(Saved entries)
● ● ●

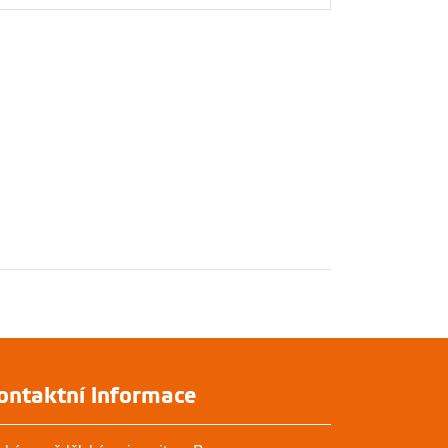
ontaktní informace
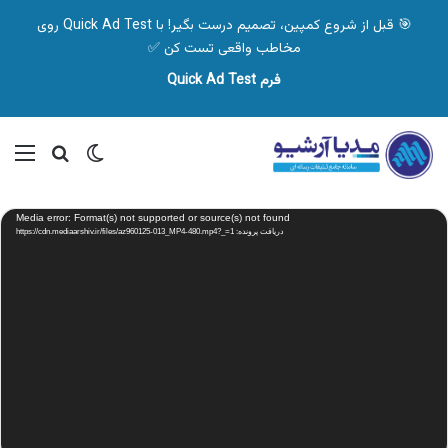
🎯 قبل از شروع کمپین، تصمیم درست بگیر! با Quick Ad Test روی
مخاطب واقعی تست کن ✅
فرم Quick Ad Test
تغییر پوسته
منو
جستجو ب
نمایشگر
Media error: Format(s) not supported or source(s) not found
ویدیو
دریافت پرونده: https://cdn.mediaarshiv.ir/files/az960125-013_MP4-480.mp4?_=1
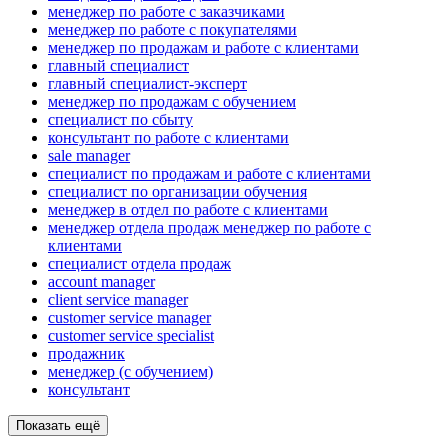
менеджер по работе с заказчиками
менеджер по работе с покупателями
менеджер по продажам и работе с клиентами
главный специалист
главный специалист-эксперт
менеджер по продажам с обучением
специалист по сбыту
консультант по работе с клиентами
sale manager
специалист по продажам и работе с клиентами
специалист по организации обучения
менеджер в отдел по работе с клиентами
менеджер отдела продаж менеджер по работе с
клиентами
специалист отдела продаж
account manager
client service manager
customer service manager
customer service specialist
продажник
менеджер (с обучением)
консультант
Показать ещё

● ● ●

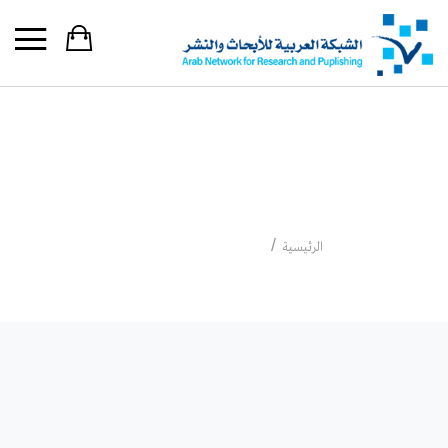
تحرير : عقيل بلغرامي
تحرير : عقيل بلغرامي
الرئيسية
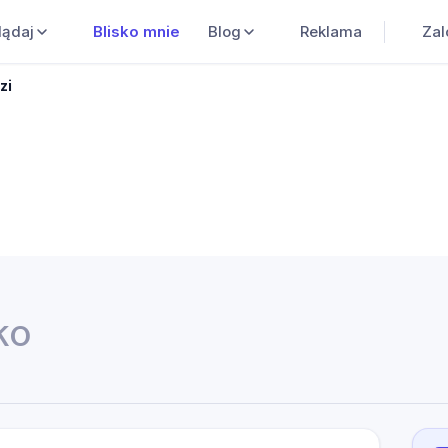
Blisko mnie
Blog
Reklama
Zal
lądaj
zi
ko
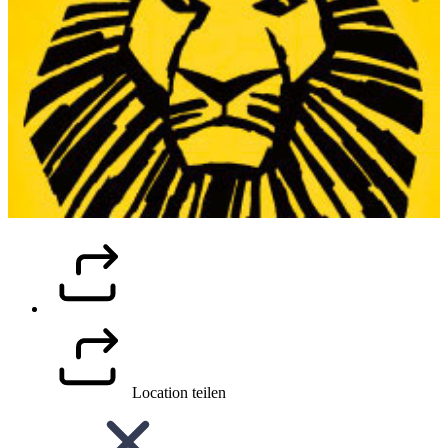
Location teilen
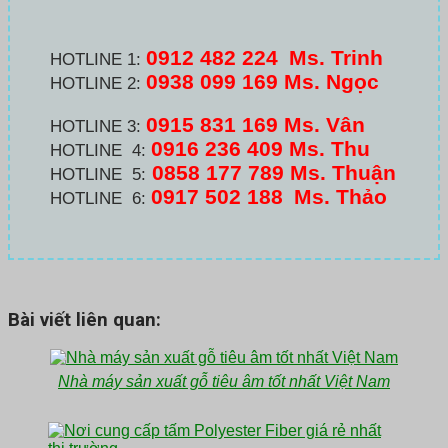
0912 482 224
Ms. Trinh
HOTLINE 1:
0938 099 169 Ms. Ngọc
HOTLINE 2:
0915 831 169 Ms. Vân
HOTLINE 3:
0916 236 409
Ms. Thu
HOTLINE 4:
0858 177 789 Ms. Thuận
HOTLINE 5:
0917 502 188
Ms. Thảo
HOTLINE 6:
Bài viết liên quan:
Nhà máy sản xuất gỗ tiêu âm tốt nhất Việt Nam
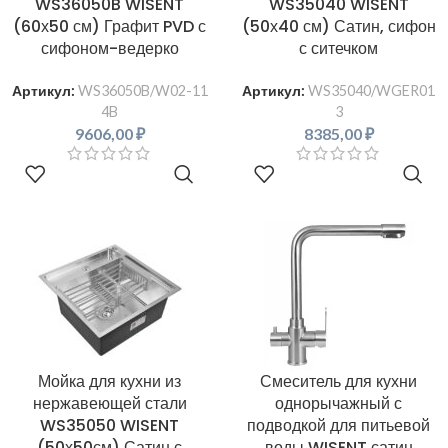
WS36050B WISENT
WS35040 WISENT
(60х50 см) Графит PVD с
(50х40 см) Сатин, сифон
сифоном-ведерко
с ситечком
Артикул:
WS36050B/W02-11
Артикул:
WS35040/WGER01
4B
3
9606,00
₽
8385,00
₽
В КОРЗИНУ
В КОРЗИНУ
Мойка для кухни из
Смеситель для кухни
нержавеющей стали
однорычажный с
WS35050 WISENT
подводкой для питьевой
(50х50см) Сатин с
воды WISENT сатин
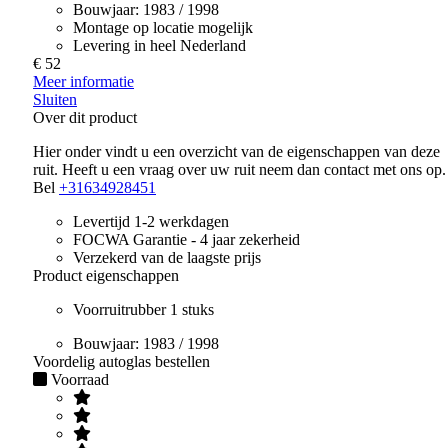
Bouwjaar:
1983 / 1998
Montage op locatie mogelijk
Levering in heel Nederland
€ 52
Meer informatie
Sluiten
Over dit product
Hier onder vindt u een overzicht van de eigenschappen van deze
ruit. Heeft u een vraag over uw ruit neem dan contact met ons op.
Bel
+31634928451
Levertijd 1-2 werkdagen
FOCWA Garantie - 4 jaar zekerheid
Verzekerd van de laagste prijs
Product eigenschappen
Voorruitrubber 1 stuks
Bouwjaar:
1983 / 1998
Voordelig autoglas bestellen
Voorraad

● ● ●

== Work required ==
What you return must be an exact retyping of the lines above starting at the line with "специалист по организации обучения" and ending at the line with "Показать ещё", and nothing besides.

== Task answer ==
специалист по организации обучения
менеджер в отдел по работе с клиентами
менеджер отдела продаж менеджер по работе с
клиентами
специалист отдела продаж
account manager
client service manager
customer service manager
customer service specialist
продажник
менеджер (с обучением)
консультант
Показать ещё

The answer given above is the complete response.